As a utility, our mandate is to serve load. And, increasingly, we are seeing our customers beginning to electrify different areas of their lives: their vehicles, home appliances, for some their home heating systems and cooling systems. And the same thing is true for some of our commercial industrial customers. So we know that electrification is coming to our system, and we account for that in our modeling of future load growth in these integrated resource plans, which basically accompanied our clean-energy plan filing. 

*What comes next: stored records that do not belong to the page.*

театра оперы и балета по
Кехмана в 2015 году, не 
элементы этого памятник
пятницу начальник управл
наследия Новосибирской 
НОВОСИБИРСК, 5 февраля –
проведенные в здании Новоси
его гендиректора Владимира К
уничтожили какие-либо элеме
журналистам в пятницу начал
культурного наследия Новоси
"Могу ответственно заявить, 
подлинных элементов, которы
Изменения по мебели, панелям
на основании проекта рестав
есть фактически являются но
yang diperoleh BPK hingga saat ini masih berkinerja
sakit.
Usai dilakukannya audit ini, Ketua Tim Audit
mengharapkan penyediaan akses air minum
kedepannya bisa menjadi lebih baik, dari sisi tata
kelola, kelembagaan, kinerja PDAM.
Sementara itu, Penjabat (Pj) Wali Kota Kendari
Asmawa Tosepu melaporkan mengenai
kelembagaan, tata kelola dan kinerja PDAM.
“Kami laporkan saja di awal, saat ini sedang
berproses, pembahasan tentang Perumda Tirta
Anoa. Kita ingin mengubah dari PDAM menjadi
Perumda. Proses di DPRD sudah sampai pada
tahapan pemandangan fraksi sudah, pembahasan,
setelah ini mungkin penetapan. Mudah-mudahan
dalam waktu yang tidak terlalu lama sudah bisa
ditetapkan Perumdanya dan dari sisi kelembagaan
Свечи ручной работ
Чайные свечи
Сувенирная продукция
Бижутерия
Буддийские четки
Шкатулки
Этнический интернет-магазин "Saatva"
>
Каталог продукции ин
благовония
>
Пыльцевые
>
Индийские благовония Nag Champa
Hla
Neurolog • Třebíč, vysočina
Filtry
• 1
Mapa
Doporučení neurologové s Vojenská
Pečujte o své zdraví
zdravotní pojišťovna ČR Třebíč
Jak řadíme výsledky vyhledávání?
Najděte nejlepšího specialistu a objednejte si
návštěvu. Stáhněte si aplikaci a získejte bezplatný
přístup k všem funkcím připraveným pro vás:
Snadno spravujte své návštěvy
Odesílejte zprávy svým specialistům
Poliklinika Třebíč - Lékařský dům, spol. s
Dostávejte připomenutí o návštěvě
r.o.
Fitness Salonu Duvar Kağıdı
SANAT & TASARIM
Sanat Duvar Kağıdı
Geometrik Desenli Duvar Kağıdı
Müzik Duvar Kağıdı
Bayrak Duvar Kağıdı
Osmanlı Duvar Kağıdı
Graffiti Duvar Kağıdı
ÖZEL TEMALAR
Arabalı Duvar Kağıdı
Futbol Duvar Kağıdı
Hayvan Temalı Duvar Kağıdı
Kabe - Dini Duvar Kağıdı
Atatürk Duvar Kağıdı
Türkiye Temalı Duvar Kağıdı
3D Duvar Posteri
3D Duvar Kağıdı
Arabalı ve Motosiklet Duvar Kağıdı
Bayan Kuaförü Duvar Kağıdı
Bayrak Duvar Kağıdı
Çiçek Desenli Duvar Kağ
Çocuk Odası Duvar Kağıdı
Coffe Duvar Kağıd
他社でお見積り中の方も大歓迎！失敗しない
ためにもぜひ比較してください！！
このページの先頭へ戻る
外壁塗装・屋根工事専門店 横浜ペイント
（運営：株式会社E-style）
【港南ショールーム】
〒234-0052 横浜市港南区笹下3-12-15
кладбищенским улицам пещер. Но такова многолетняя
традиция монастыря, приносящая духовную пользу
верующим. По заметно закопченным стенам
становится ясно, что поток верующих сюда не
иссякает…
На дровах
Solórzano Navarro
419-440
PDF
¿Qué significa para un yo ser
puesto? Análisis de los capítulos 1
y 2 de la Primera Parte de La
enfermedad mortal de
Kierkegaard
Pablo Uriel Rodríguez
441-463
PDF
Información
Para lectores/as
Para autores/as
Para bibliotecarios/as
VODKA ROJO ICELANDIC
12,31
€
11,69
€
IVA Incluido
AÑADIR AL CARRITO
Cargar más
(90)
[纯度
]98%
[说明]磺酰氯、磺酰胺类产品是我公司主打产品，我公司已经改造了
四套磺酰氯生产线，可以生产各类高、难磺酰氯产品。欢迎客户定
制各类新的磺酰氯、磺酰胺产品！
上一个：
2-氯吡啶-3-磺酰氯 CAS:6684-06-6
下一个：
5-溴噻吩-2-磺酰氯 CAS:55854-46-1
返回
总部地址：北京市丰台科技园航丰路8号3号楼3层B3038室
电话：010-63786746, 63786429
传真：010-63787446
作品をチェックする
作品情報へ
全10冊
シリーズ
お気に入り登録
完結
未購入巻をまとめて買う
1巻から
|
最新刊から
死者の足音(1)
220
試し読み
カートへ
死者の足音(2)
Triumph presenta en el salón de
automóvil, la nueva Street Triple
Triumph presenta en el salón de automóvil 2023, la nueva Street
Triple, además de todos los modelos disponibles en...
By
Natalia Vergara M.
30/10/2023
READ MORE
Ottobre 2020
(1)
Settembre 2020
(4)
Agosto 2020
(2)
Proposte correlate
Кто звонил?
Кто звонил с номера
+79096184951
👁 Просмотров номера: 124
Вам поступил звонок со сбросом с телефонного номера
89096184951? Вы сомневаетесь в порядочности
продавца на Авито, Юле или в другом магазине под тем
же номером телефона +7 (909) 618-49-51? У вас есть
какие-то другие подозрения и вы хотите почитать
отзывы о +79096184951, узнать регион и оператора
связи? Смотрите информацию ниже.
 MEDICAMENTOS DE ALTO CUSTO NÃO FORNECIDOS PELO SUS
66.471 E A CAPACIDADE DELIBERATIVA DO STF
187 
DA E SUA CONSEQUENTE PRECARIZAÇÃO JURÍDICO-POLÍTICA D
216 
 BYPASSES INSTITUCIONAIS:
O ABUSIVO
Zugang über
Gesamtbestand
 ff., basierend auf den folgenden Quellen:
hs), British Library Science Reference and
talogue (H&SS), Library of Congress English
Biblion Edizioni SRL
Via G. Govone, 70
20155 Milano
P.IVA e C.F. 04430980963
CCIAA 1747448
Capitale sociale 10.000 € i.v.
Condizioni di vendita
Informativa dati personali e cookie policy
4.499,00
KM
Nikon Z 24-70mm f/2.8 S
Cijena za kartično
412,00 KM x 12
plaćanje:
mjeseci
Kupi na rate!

So we’re always looking out across the horizon to try to forecast as accurately as we can what we think that load growth will be. This is a highly dynamic period of change for our industry, particularly when you look at what’s happened with federal and state policies and incentives toward electrification, the IRA, and the IGA that passed from the federal government to facilitate and encourage a clean-energy transition nationally — it’s going to encourage a lot of electrification for vehicles, for heat pumps and in other ways. We filed this plan in March, and we will continue to revisit as those federal incentives, those dollars, begin to make their way down from the federal government to state, to localities and to our customers. We will look at how customers are responding and what we are seeing in terms of the uptake of electric vehicles, but there is no doubt that we’re already seeing significant increases in transportation electrification in Oregon. Oregon, like Washington and California, will no longer allow sales of internal combustion engines beyond 2035. We talk regularly with major auto manufacturers. They’re already talking about sort of, you know, earlier dates than that in terms of when they plan to have their vehicle portfolio on the West Coast be 100% electric. It’s coming and we’re getting ready for it.